- **What you should do**
Copying exactly, give the lines in the material below from the one with "Optional: For the" to the one with "Learning objectives", ends included, and nothing besides.

- **Exercise data**
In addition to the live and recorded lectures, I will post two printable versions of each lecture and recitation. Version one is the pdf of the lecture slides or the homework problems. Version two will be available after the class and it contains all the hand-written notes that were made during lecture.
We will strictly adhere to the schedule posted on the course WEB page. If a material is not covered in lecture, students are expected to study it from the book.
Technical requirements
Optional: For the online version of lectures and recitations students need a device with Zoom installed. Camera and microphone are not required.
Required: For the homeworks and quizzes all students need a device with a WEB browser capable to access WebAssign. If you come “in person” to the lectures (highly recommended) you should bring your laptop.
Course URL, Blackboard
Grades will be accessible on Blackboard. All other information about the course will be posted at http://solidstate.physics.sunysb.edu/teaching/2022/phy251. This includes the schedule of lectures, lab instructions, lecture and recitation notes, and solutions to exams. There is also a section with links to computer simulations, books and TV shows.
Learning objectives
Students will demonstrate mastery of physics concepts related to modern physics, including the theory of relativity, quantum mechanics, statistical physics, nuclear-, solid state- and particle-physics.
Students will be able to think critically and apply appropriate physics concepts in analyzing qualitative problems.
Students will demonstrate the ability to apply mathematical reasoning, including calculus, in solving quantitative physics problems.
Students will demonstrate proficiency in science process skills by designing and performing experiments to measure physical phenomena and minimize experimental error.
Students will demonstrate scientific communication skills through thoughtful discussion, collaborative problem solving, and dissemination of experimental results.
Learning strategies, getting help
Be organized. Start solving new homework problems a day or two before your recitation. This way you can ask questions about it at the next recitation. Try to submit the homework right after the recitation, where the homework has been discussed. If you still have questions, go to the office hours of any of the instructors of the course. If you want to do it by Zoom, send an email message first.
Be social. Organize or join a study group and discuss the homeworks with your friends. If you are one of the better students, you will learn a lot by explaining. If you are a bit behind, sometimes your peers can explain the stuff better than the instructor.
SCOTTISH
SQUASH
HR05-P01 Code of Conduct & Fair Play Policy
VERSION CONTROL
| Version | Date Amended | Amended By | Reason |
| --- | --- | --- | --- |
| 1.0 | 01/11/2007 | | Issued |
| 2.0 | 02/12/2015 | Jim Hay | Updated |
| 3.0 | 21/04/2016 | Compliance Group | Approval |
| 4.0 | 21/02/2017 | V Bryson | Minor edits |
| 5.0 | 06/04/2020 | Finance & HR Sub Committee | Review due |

- **Output**
Optional: For the online version of lectures and recitations students need a device with Zoom installed. Camera and microphone are not required.
Required: For the homeworks and quizzes all students need a device with a WEB browser capable to access WebAssign. If you come “in person” to the lectures (highly recommended) you should bring your laptop.
Course URL, Blackboard
Grades will be accessible on Blackboard. All other information about the course will be posted at http://solidstate.physics.sunysb.edu/teaching/2022/phy251. This includes the schedule of lectures, lab instructions, lecture and recitation notes, and solutions to exams. There is also a section with links to computer simulations, books and TV shows.
Learning objectives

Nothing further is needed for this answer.